Bootloader Philisophy:

  • Bootloader must be able to load the appropriate program image into the program memory
  • Bootloader must be able to check integrity of program memory as well as RAM
  • Bootloader must be able to recover from software faults
  • Bootloader must be able to communicate with the ground station to receive updated program image packets
  • Bootloader must be able to assess the integrity of each packet before writing them into the flash memory
  • Bootloader must be able to assess the integrity of the whole program image
  • Bootloader must be able to write the program image into the program memory
  • Bootloader must be able to jump into the program memory to begin operations

Flight Software Tester

Using a development board, a flight software tester will be developed to simulate the outputs of other subsystems. Through these simulations, the behaviour and responses of the flight software could be monitored and modified accordingly.
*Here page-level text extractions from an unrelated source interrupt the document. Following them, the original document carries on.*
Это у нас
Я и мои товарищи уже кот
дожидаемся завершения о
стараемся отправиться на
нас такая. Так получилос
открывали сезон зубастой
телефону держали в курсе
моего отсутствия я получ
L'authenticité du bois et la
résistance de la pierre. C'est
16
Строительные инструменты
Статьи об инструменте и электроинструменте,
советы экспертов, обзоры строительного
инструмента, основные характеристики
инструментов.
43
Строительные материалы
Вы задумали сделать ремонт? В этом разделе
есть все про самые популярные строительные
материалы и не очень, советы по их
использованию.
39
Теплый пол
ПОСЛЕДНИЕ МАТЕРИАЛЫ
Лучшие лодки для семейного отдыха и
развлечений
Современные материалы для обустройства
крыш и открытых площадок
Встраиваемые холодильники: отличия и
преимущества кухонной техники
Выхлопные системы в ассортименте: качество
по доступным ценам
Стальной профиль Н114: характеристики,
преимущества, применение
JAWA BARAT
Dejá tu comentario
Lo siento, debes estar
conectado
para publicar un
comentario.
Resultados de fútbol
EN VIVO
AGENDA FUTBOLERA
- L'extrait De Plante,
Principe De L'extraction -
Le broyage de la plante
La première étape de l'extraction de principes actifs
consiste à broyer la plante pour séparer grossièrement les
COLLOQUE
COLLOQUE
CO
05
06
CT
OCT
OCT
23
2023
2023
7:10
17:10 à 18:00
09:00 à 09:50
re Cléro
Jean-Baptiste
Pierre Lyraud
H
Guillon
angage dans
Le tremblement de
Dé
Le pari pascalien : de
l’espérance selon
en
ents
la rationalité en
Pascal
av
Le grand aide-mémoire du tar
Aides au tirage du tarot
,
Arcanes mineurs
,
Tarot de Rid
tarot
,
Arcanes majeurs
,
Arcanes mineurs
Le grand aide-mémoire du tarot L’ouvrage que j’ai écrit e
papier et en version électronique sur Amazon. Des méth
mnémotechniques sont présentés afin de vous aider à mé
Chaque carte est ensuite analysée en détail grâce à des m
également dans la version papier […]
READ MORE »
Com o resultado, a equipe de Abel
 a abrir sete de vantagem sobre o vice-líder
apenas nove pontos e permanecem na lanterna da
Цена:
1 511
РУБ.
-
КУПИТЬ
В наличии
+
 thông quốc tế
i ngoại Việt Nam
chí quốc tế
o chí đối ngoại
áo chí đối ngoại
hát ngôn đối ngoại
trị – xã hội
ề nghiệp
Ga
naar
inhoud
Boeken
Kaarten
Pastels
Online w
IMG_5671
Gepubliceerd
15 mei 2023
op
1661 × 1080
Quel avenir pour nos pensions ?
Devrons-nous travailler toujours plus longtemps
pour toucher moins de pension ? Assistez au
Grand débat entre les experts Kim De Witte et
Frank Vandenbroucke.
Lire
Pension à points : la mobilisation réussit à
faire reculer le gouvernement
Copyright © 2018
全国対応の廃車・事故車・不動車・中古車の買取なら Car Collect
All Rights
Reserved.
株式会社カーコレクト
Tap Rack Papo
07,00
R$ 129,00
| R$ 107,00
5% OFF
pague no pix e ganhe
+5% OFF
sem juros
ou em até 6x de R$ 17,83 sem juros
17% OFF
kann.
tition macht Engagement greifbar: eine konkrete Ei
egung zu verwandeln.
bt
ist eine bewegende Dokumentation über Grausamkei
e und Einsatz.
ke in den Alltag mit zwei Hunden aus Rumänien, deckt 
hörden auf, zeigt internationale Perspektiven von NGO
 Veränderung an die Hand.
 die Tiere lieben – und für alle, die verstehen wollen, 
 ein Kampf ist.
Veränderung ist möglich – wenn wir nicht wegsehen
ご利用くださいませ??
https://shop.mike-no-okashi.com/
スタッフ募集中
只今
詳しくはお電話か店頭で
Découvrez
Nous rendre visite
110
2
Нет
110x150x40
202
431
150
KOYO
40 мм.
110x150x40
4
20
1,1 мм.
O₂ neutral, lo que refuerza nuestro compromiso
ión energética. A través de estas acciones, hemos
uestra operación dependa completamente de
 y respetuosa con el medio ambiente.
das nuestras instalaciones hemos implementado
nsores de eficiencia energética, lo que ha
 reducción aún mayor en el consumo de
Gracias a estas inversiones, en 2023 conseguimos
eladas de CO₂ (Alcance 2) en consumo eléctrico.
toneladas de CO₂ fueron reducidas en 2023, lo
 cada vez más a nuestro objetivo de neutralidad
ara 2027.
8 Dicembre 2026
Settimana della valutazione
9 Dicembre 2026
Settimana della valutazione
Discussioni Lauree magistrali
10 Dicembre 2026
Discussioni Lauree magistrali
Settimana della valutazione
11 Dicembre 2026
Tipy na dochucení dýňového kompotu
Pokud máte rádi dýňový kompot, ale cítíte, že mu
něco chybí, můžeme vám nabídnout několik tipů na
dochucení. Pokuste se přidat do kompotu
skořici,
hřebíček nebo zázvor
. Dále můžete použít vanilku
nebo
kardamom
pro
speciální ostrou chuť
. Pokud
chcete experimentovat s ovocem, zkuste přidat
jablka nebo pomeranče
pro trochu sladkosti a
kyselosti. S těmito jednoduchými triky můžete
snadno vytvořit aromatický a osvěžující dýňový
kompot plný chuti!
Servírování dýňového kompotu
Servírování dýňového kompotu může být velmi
The Flight Software Tester is still under development.

Current Challenges

Flight software:

  • Integration with bootloader
  • Adaptation to interface with ground station (changes to command format, implementation to return status codes on commands)
  • Implementation of new communication process for downloading files (e.g. re-transmission of corrupted packets)
  • Implementation of ability to upload a new binary file to the CubeSat
  • Eventual integration of interfacing with the actual hardware
  • Command to restart the Cubesat, e.g. software patch (must properly reset all board peripherals and hardware to a known state for the bootloader/software)

Bootloader:

  • Figure out implementation of the rest of the basic functionality (e.g. jump to application flashed from SD card, currently has issues)
  • Create minimized code needed to achieve the individual basic functions that will be used by the actual bootloader
  • Devise an overall process for how a software patch should be applied to the CubeSat (file transfer, command behaviour, backups, etc.)